# Thread: ANOVA chapter..... 2 problems , one anwered - did I do it correctly? one no clue

1. ## ANOVA chapter..... 2 problems , one anwered - did I do it correctly? one no clue

I actually have two problems - the first I have attempted to figure out, but not sure I have it correcct. Still don't understand how to interpret the answer I get.

A Stockbrocker at Critical Securities reported that the mean rate of return on a sample of 10 oil stocks was 12.6 percent with a satnadard deviation of 3.9 percent. The mean rate of return on a sample of 8 utility stocks was 10.9 percent with a standard deviation of 3.5 percent. At the .05 significance level, can we conclude that there is more variation in the oil stocks?

I have F=3.9^/3.5^ =1.2416
n1 - 1, n2 - 1 = 9,7
Critical F value =3.667
Reject if F 3.667 ???
1.2416 < 3.667 so fail to reject?

Did I calculate correctly - and how does that result translate to answer is there more variation?

This next problem - need help on set up and interpretation.

The following is sample information. Test the hypothesis at the .05 significance level that the treatment means are equal.

Treatment 1
9,7,11,9,12,10

Treatment 2
13,20,14,13,

Treatment 3
10,9,15,14,15,

a.State the null hypothesis and the alternate hypotheses.
b.What is the decision rule?
c.Compute SST, SSE, and SS total.
d.Complete an ANOVA table.
e.State your decision regarding the null hypothesis.

2. ## Re: ANOVA chapter..... 2 problems , one anwered - did I do it correctly? one no clue

Originally Posted by cama62
I have F=3.9^/3.5^ =1.2416
n1 - 1, n2 - 1 = 9,7
Critical F value =3.667
Reject if F 3.667 ???
1.2416 < 3.667 so fail to reject?
Yes, if your calculated F-value is less than your critical F-value then fail to reject the null hypothesis.

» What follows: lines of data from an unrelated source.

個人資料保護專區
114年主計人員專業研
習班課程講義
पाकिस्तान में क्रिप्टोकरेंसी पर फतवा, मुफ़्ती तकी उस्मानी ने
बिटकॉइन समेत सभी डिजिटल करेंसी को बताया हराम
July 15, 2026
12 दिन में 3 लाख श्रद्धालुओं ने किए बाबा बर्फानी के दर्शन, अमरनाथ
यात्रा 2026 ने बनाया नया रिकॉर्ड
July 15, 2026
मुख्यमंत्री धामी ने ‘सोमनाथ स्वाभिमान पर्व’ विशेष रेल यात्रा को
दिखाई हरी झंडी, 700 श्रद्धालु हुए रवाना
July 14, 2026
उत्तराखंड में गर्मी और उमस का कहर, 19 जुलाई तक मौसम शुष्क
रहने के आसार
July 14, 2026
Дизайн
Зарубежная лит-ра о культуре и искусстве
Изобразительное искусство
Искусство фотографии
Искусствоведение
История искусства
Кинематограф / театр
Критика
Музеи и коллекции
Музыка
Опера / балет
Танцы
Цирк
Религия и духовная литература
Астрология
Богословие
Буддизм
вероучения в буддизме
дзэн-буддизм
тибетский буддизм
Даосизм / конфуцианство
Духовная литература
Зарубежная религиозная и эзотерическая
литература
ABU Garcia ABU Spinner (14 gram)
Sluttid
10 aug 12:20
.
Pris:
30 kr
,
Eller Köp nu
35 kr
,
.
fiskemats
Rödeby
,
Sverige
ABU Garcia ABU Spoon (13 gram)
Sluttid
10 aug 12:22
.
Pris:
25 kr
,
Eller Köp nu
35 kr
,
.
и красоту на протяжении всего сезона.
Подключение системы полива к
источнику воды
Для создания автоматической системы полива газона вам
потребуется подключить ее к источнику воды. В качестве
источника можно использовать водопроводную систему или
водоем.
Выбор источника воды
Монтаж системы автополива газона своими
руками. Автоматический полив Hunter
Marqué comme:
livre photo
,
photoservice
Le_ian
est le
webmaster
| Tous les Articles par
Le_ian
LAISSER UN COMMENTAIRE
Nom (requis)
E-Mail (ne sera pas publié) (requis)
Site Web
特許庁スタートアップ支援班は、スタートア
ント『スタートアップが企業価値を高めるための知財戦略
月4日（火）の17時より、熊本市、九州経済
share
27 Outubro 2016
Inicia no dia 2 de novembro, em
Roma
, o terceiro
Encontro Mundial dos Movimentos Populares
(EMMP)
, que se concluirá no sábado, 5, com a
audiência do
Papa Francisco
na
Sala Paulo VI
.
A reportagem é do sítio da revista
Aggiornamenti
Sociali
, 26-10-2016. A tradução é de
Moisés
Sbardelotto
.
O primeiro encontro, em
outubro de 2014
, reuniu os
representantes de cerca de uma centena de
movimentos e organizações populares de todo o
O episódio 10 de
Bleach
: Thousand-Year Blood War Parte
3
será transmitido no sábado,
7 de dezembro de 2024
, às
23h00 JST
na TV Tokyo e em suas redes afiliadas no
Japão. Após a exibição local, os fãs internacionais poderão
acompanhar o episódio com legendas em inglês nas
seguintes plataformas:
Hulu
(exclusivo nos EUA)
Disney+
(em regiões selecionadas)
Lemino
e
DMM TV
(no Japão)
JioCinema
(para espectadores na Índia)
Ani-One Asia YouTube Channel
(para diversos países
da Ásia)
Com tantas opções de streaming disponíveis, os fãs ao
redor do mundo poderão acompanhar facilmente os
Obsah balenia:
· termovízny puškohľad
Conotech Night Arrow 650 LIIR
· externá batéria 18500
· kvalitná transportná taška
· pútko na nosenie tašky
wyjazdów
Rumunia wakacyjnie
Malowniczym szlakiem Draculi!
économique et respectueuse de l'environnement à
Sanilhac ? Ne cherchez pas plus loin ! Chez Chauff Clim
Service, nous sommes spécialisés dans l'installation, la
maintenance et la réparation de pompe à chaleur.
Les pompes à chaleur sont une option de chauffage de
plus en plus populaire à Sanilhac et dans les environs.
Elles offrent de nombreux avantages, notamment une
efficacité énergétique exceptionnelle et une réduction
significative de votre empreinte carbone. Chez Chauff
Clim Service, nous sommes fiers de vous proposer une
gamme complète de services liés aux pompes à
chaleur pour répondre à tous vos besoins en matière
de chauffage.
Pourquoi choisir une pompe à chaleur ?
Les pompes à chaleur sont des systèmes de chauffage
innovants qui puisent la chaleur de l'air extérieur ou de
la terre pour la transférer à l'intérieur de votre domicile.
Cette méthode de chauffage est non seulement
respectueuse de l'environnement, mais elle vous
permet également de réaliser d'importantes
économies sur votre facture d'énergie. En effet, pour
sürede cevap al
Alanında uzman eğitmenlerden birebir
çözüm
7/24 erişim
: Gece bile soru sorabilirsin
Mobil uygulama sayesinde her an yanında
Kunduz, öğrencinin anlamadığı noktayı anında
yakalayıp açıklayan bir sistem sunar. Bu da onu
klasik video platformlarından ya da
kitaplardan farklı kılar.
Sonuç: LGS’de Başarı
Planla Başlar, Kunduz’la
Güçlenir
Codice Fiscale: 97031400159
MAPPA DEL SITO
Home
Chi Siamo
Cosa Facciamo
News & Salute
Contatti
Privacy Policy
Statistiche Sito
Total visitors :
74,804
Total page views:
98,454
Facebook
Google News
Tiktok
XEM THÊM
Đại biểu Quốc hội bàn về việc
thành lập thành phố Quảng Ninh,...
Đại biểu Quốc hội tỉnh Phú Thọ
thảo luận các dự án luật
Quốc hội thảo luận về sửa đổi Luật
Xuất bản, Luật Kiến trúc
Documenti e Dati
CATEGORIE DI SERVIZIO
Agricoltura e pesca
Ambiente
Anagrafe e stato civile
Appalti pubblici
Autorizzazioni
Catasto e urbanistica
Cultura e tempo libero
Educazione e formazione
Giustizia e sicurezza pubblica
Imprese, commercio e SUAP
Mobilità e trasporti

3. ## Re: ANOVA chapter..... 2 problems , one anwered - did I do it correctly? one no clue

T1<>T2 (p<0.05)
T1=T3 (p>0.05)
T2=T3 (p>0.05)

4. ## Re: ANOVA chapter..... 2 problems , one anwered - did I do it correctly? one no clue

$P_f\left[\frac{3.9^2}{3.5^2}|\nu _1=9,\nu _2=7\right]=0.60356>.05$ Can't reject equal variance hypothesis.